Extract every line of the data below that contains the word "Recorded", copying each one in full.

* **Available data**:
============================================================
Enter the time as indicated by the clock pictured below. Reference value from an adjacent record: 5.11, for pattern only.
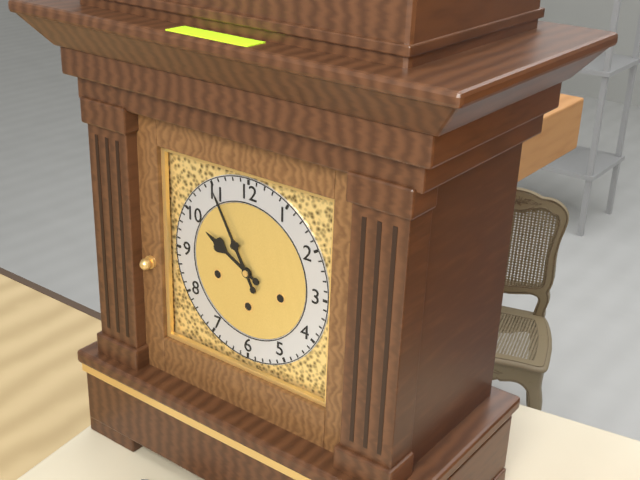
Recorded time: 9.55
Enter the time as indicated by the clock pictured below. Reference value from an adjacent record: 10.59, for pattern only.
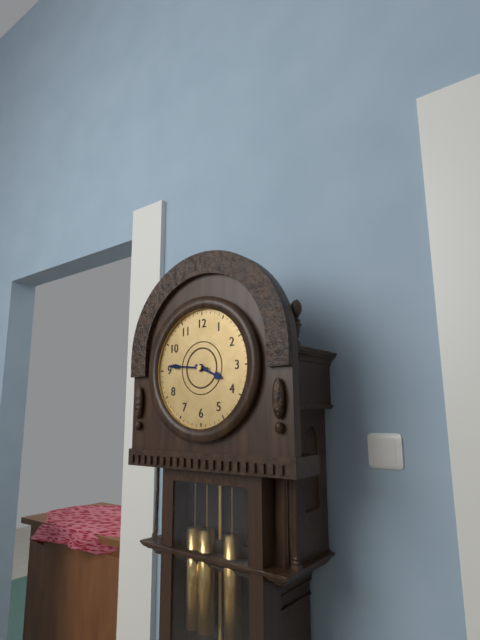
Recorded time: 3.46
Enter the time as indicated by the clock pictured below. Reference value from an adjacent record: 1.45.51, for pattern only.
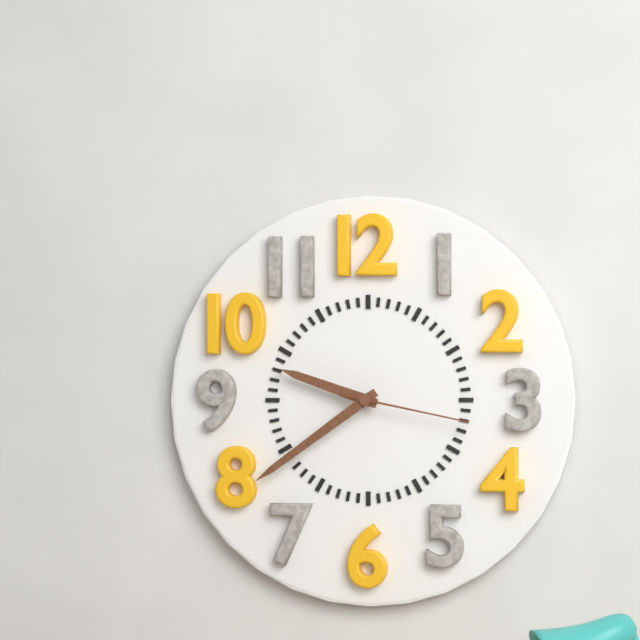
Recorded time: 9.39.17
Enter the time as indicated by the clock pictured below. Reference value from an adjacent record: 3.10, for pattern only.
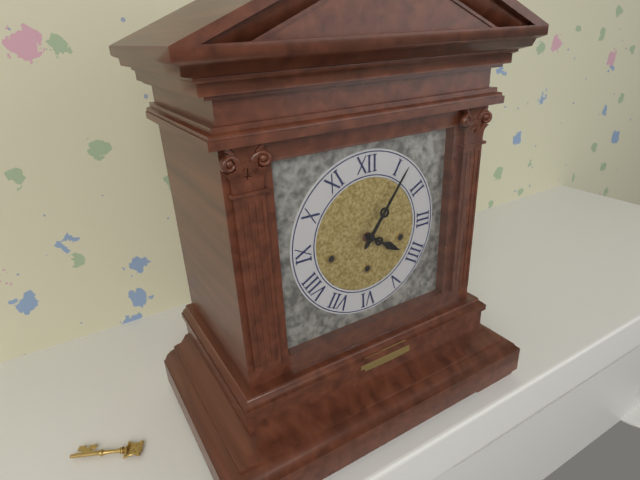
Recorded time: 4.06
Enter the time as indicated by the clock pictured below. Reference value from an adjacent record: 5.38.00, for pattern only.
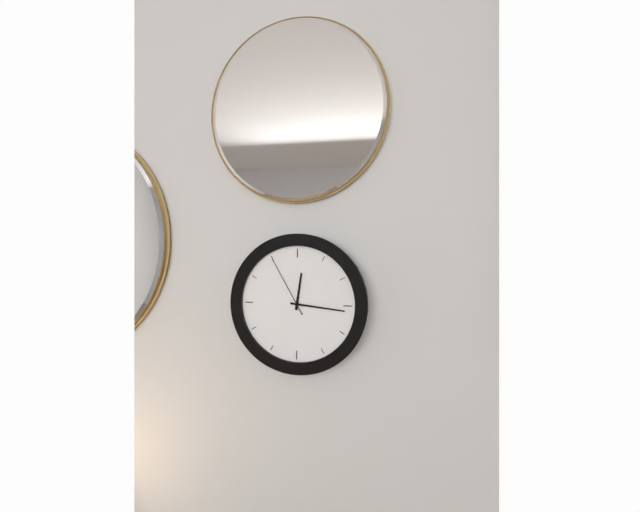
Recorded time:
============================================================
* **Solved problem**:
Recorded time: 9.55
Recorded time: 3.46
Recorded time: 9.39.17
Recorded time: 4.06
Recorded time:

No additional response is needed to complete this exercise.